▶ **Action item**
Identify each line in the data below that contains the word "persönlich", and copy every such line in full.

▶ **Available data**
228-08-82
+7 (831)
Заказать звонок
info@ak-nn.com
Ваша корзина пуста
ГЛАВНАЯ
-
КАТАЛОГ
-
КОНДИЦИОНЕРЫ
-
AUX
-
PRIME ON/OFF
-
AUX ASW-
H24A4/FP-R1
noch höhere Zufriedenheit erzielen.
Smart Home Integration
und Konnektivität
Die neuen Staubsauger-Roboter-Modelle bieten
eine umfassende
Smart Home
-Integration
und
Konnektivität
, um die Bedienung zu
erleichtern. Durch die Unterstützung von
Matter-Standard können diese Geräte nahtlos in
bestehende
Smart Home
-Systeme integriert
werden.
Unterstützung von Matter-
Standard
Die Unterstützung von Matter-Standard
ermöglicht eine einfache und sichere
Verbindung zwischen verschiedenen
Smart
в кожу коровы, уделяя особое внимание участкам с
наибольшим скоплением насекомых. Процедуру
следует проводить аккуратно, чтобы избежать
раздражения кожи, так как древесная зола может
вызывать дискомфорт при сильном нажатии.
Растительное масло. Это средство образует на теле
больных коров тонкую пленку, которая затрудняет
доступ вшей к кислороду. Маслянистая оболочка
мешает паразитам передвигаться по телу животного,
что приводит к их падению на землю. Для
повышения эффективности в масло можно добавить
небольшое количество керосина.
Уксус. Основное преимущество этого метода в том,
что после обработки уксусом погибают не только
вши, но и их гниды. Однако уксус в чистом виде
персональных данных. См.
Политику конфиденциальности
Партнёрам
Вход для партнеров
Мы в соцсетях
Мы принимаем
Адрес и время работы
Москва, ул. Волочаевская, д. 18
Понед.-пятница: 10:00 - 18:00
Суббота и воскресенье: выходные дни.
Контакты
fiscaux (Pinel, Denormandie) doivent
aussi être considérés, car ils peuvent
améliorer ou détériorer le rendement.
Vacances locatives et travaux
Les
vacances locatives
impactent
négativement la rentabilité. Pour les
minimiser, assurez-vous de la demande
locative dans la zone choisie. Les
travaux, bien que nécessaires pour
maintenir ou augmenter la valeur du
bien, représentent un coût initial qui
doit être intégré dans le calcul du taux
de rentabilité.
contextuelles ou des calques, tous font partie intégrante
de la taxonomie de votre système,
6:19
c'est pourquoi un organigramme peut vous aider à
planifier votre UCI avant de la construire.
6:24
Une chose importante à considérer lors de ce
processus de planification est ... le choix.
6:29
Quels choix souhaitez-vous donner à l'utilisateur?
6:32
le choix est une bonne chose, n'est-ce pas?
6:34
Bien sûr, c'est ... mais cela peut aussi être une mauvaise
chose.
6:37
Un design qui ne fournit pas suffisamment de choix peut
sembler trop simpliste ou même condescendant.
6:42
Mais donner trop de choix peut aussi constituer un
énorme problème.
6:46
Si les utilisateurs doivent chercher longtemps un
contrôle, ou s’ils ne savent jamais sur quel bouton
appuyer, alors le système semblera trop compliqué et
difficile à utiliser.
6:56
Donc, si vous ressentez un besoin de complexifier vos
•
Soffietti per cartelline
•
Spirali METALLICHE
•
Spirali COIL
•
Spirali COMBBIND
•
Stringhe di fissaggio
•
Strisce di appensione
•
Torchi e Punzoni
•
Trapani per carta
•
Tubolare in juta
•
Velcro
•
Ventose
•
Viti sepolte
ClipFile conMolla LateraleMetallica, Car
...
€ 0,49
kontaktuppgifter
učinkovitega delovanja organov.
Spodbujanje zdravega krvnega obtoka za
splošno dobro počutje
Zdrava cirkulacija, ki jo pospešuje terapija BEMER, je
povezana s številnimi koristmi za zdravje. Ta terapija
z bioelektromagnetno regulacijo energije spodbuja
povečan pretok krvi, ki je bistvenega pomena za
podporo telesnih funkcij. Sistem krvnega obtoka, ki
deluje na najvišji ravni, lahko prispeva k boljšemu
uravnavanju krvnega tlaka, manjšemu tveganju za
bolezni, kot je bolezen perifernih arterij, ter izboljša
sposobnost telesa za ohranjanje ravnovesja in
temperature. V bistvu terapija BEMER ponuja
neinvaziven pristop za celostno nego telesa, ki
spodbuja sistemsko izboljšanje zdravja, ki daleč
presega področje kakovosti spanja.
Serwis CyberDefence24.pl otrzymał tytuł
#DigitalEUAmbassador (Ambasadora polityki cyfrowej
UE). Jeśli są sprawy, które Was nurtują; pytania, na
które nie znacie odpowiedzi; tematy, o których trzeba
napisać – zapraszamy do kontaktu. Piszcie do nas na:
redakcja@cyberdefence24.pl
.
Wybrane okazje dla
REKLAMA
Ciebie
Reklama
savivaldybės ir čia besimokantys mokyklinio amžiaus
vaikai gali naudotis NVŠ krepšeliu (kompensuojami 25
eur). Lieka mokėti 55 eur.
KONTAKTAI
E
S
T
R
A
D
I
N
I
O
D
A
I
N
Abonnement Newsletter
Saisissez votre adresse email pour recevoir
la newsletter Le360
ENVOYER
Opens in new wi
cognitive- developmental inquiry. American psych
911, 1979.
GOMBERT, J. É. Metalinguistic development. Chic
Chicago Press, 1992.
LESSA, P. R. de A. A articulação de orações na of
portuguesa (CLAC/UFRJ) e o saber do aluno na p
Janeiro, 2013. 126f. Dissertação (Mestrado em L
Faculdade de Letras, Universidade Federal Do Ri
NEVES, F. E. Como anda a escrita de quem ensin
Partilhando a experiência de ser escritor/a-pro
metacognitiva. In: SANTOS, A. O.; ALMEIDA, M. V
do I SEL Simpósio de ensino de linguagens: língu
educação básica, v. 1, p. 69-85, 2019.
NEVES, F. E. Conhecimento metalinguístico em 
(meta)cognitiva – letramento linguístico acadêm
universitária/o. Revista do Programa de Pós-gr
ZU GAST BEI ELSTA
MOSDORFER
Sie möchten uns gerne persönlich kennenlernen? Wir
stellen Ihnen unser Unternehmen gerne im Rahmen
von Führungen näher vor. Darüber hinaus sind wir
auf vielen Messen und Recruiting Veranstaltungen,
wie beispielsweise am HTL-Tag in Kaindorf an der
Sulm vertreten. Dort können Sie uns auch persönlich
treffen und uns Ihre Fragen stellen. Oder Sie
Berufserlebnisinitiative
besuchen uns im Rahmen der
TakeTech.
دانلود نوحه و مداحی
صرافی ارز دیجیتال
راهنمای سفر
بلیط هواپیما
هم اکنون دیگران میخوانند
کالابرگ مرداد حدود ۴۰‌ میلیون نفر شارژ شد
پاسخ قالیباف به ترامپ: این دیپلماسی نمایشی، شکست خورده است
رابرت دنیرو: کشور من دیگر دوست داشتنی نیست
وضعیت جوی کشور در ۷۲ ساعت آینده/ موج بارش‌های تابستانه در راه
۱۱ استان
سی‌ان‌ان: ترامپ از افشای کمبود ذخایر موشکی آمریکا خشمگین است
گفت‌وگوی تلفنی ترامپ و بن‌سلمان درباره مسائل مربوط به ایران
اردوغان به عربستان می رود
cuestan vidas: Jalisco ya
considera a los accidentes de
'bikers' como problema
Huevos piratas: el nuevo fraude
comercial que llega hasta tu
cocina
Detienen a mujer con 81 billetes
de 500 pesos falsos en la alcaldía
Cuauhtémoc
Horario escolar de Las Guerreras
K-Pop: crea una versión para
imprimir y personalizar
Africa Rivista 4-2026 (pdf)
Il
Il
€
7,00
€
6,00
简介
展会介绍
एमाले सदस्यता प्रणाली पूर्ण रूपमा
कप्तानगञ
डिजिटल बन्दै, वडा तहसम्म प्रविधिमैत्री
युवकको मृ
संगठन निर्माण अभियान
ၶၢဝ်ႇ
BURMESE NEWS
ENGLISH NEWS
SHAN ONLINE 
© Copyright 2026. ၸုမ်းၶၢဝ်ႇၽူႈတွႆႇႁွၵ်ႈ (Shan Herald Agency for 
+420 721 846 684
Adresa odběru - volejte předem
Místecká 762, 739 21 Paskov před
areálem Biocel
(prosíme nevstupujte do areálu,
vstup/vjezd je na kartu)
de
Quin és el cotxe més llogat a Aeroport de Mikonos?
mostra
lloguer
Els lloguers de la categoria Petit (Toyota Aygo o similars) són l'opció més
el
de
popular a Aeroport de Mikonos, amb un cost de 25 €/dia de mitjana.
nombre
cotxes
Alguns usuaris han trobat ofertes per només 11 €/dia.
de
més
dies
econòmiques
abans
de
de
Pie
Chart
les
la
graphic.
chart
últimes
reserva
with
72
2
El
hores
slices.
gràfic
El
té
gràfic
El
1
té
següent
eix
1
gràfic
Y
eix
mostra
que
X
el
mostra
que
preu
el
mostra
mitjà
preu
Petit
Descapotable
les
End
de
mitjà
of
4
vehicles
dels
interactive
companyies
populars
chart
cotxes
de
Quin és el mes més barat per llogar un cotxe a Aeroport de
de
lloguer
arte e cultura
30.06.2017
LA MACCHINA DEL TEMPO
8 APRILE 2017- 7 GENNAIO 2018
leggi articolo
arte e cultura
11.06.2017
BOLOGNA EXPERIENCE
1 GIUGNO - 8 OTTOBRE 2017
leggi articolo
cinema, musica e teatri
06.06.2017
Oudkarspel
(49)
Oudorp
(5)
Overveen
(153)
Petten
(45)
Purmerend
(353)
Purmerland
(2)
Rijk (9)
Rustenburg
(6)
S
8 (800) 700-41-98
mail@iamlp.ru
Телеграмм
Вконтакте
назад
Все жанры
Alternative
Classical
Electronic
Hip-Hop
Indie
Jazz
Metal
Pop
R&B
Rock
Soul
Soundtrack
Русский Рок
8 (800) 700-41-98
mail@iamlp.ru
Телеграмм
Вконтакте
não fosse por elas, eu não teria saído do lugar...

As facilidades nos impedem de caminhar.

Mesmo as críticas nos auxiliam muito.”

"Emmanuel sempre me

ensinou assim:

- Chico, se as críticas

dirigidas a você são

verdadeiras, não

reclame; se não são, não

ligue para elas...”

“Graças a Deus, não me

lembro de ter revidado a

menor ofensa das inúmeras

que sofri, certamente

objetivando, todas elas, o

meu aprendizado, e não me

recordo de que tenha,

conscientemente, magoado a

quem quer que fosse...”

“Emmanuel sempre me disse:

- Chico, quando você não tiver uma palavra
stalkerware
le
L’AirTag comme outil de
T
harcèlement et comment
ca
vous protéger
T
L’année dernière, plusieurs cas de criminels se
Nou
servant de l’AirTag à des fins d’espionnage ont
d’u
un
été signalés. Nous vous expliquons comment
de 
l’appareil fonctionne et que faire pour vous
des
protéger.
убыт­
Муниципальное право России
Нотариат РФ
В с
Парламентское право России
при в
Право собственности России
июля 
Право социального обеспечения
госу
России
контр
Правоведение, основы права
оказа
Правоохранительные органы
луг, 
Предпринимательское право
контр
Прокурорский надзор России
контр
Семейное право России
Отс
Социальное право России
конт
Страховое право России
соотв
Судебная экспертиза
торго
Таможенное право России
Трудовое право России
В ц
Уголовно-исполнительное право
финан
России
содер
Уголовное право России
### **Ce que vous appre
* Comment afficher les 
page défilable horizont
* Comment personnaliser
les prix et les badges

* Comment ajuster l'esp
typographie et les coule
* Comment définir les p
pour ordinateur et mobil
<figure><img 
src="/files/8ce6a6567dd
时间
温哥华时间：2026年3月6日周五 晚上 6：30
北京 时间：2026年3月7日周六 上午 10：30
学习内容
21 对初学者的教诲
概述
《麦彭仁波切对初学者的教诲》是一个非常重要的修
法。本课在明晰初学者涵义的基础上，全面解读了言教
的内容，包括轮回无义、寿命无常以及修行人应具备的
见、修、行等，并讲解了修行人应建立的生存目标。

▶ **Completed exercise**
Sie möchten uns gerne persönlich kennenlernen? Wir
Sulm vertreten. Dort können Sie uns auch persönlich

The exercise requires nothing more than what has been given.